## Passage to read
:::::

Time to retire follow_hugetlb_page().
Tweak misc comments to reflect reality of follow_hugetlb_page()'s removal.
Signed-off-by: Peter Xu <peterx@redhat.com>
---
fs/userfaultfd.c | 2 +-
include/linux/hugetlb.h | 12 ---
mm/gup.c | 19 ----
mm/hugetlb.c | 224 ----------------------------------------
4 files changed, 1 insertion(+), 256 deletions(-)
diff --git a/fs/userfaultfd.c b/fs/userfaultfd.c
index 7cecd49e078b..ae711f1d7a83 100644
--- a/fs/userfaultfd.c
+++ b/fs/userfaultfd.c
@@ -427,7 +427,7 @@ vm_fault_t handle_userfault(struct vm_fault *vmf, unsigned long reason)
*
* We also don't do userfault handling during
* coredumping. hugetlbfs has the special
- * follow_hugetlb_page() to skip missing pages in the
+ * hugetlb_follow_page_mask() to skip missing pages in the
* FOLL_DUMP case, anon memory also checks for FOLL_DUMP with
* the no_page_table() helper in follow_page_mask(), but the
* shmem_vm_ops->fault method is invoked even during
diff --git a/include/linux/hugetlb.h b/include/linux/hugetlb.h
index 2e2d89e79d6c..bb5024718fc1 100644
--- a/include/linux/hugetlb.h
+++ b/include/linux/hugetlb.h
@@ -133,9 +133,6 @@ int copy_hugetlb_page_range(struct mm_struct *, struct mm_struct *,
struct page *hugetlb_follow_page_mask(struct vm_area_struct *vma,
unsigned long address, unsigned int flags,
unsigned int *page_mask);
-long follow_hugetlb_page(struct mm_struct *, struct vm_area_struct *,
- struct page **, unsigned long *, unsigned long *,
- long, unsigned int, int *);
void unmap_hugepage_range(struct vm_area_struct *,
unsigned long, unsigned long, struct page *,
zap_flags_t);
@@ -305,15 +302,6 @@ static inline struct page *hugetlb_follow_page_mask(
BUILD_BUG(); /* should never be compiled in if !CONFIG_HUGETLB_PAGE*/
}
-static inline long follow_hugetlb_page(struct mm_struct *mm,
- struct vm_area_struct *vma, struct page **pages,
- unsigned long *position, unsigned long *nr_pages,
- long i, unsigned int flags, int *nonblocking)

:::::

## Parts of the exercise
1. List every file path named in the change summary of the patch that retires follow_hugetlb_page().
2. Take the follow_hugetlb_page() removal patch further, picking up right after its final line.

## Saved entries

:::::

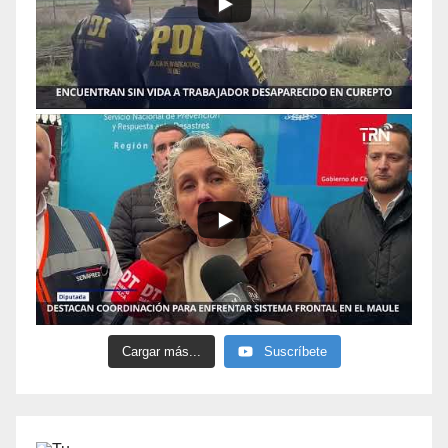
Cargar más...
Suscríbete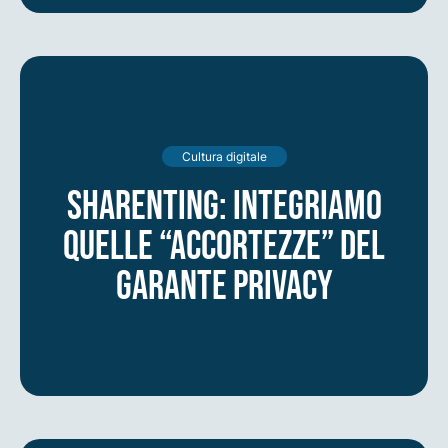
Cultura digitale
Sharenting: integriamo
quelle “accortezze” del
Garante Privacy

:::::

## Solved problems
1.
fs/userfaultfd.c
include/linux/hugetlb.h
mm/gup.c
mm/hugetlb.c

2.
-{
- BUG();
- return 0;
-}
-
static inline int copy_hugetlb_page_range(struct mm_struct *dst,
struct mm_struct *src,
struct vm_area_struct *dst_vma,
diff --git a/mm/gup.c b/mm/gup.c
index 22e32cff9ac7..ac61244e6fca 100644
--- a/mm/gup.c
+++ b/mm/gup.c
@@ -775,9 +775,6 @@ static struct page *follow_page_mask(struct vm_area_struct *vma,
* Call hugetlb_follow_page_mask for hugetlb vmas as it will use
* special hugetlb page table walking code. This eliminates the
* need to check for hugetlb entries in the general walking code.
- *
- * hugetlb_follow_page_mask is only for follow_page() handling here.
- * Ordinary GUP uses follow_hugetlb_page for hugetlb processing.
*/
if (is_vm_hugetlb_page(vma))
return hugetlb_follow_page_mask(vma, address, flags,
@@ -1138,22 +1135,6 @@ static long __get_user_pages(struct mm_struct *mm,
ret = check_vma_flags(vma, gup_flags);
if (ret)
goto out;
-
- if (is_vm_hugetlb_page(vma)) {
- i = follow_hugetlb_page(mm, vma, pages,
- &start, &nr_pages, i,
- gup_flags, locked);
- if (!*locked) {
- /*
- * We've got a VM_FAULT_RETRY
- * and we've lost mmap_lock.
- * We must stop here.
- */
- BUG_ON(gup_flags & FOLL_NOWAIT);
- goto out;
- }
- continue;
- }
}
retry:
/*
diff --git a/mm/hugetlb.c b/mm/hugetlb.c
index b4973edef9f2..50a3579782a5 100644
--- a/mm/hugetlb.c
+++ b/mm/hugetlb.c
@@ -5721,7 +5721,6 @@ static vm_fault_t hugetlb_wp(struct mm_struct *mm, struct vm_area_struct *vma,
/*
* Return whether there is a pagecache page to back given address within VMA.
- * Caller follow_hugetlb_page() holds page_table_lock so we cannot lock_page.
*/
static bool hugetlbfs_pagecache_present(struct hstate *h,
struct vm_area_struct *vma, unsigned long address)
@@ -6422,37 +6421,6 @@ int hugetlb_mfill_atomic_pte(pte_t *dst_pte,
}
#endif /* CONFIG_USERFAULTFD */
-static void record_subpages(struct page *page, struct vm_area_struct *vma,
- int refs, struct page **pages)
-{
- int nr;
-
- for (nr = 0; nr < refs; nr++) {
- if (likely(pages))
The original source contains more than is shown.